Sharps, doing his best to stay at full attention: “No way, Sir. Jailer is the only one who’s been to the tower today.”
The Boss turned all his attention back to Timor, and what he actually said in Samnorsk came as a surprise even to Timor’s imagination: “You no go here. Tycoon make that real order. To me, about you.”
Chapter 33
Tycoon’s great palace might not have been where Ravna had expected, but it was every bit the grandiose thing she had imagined: huge, domed, and spired. Unfortunately, she and Jefri spent the rest of the morning stuck in the lowly outskirts of the place, even as the rickshaw whisked Ritl merrily off to some more honored destination. The gunpack guided Ravna and Jefri toward magnificent twenty-meter-wide stairs—then off to the side, where there was an awning-shaded area. Packs brought them food (yams!) and some kind of weak beer. So they sat and looked across the airfield at the airships and the long barracks-like structures beyond. Eventually the airships were wheeled into their hangars, but there was no end to mysterious comings and goings near those barracks. The clouds scudded away and the sun beat down and things got really hot, even here under the awnings. Jefri paced to the limits that the gunpack would allow, looking at everything, arguing with gunpack and the occasional servant, even though nobody seemed to speak Samnorsk. Finally, he came back, looking as wilted as Ravna felt. “You okay?” he said.

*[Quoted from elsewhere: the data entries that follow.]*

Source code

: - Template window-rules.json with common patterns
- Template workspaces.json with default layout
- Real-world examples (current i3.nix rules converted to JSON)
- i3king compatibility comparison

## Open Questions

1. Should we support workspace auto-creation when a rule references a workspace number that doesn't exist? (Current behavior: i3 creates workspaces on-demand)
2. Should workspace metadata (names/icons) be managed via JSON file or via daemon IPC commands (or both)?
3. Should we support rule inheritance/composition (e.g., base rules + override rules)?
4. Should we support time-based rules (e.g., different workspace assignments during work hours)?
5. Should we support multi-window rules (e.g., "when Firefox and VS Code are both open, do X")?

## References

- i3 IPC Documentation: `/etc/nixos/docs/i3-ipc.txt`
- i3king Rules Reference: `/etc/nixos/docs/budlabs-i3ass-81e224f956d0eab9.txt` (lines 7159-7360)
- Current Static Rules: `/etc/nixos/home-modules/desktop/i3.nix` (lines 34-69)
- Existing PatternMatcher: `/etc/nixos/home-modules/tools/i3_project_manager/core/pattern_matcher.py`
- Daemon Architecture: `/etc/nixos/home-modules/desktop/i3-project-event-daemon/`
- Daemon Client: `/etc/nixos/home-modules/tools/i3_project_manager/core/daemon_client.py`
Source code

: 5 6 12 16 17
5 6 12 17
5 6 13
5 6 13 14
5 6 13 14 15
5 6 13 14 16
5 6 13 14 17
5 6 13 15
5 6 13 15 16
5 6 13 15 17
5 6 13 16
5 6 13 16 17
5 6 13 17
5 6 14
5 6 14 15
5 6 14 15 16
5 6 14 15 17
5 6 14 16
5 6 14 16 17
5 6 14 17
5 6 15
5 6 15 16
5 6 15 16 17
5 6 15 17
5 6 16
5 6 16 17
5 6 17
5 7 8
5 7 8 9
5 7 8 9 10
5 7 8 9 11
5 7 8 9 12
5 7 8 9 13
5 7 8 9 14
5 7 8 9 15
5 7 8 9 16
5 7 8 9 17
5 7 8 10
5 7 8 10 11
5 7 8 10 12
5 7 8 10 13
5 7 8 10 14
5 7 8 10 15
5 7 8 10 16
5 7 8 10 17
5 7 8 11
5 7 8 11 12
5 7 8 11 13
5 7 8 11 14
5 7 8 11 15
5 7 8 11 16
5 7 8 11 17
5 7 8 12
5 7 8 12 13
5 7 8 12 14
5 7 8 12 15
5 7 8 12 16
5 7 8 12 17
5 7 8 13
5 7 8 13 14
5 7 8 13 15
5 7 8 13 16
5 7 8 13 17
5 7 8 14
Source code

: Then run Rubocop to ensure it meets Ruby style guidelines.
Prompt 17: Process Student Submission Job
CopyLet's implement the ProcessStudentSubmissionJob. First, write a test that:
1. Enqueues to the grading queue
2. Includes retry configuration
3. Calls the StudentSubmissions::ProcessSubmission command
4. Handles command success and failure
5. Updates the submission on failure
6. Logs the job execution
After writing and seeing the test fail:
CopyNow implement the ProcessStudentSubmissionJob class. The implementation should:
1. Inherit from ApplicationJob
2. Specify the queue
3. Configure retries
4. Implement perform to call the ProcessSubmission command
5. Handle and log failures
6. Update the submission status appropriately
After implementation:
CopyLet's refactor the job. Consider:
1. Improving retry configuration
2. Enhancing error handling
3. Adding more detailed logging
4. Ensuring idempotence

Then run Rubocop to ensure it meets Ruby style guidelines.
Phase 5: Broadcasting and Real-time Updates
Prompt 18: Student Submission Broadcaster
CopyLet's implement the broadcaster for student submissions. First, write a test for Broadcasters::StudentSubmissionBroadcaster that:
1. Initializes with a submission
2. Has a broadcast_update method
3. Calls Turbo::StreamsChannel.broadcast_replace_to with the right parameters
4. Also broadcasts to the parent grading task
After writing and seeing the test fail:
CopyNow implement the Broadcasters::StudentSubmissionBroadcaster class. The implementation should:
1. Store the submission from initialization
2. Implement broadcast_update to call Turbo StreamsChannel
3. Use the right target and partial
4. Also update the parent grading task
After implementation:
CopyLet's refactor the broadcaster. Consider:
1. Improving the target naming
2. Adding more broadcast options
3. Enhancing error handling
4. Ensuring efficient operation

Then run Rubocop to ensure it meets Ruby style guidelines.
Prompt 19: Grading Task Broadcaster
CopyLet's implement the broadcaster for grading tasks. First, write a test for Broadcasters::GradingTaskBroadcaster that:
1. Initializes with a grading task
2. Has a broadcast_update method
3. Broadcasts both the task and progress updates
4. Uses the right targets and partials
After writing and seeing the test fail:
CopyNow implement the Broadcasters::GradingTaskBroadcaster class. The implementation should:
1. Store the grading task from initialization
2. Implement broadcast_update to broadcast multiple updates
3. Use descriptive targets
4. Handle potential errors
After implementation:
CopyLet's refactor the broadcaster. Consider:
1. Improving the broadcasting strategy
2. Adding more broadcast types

“Yeah.” This was very much the setting of the Age of Princesses, and yet another blow to her childhood fancies.
“I think this is some kind of psychological warfare,” Jefri said.
“They’re softening us up?”
“Maybe.” He looked around. “You know, a lot of this doesn’t look so regal up close. I see mildew, water stains. Choir aside, there are good reasons why Northerners never settled here. Maybe Vendacious and Tycoon came here out of weakness. Maybe they’re moving the furniture around right now,” he jerked a thumb at the palace’s main entrance, “polishing up the part we’re going to see.”
Hmm. Ravna looked across the airfield. The hangar doors had been slid shut, and there was no further activity around them. This side of the mysterious barracks, there were hectares of open space with
just a pack or two, perhaps fishing at one of the ornamental water pools. This emptiness was in the middle of the most densely populated place on the planet. Somebody had some clout. Rather than fraud and façade, maybe this was Tropical reality.
The sun had slid into afternoon before they were finally ushered into Tycoon’s grand palace. Yes, it was grand inside, too. Everywhere she looked, packs hustled this way and that; most of their members had the plush pelts of Northerners. Ravna and Jefri were led through vast carpeted rooms, up more stairs to only slightly smaller rooms, their walls draped with acoustic quilting. She noticed the kinds of imperfections that Jefri had mentioned. There was a faint odor of mildew, an occasional squishiness in the carpet. But the walls soared, and the dome overhead almost seemed to float. Tycoon and company had been cribbing a lot of tricks from Domain designs and, at least indirectly, from Oobii.
After the fourth set of stairs, Ravna would have been just as happy to be back under the outside awnings.
Up here the rooms were not large. Their guide opened doors to reveal a short hallway. At the far end, a pack stood by another set of doors. This pack was dressed in full cloaks that would have made sense on a summer day up North—but which looked a bit silly here. Gunpack waggled its rifles, urging them forward as the doors behind them swung shut.
The shutting of those doors seemed to be a signal to open the inner doors. Almost like an airlock. The thought flitted by at almost the same instant as a breath of cool air swept through the opening. They walked forward, into a room in which the air temperature couldn’t have been more than 25C. She stumbled at the surprise; the sudden change was both a relief and discomfort. Jefri helped her across the room to benches set before a cluster of Tinish thrones. This was some kind of audience chamber.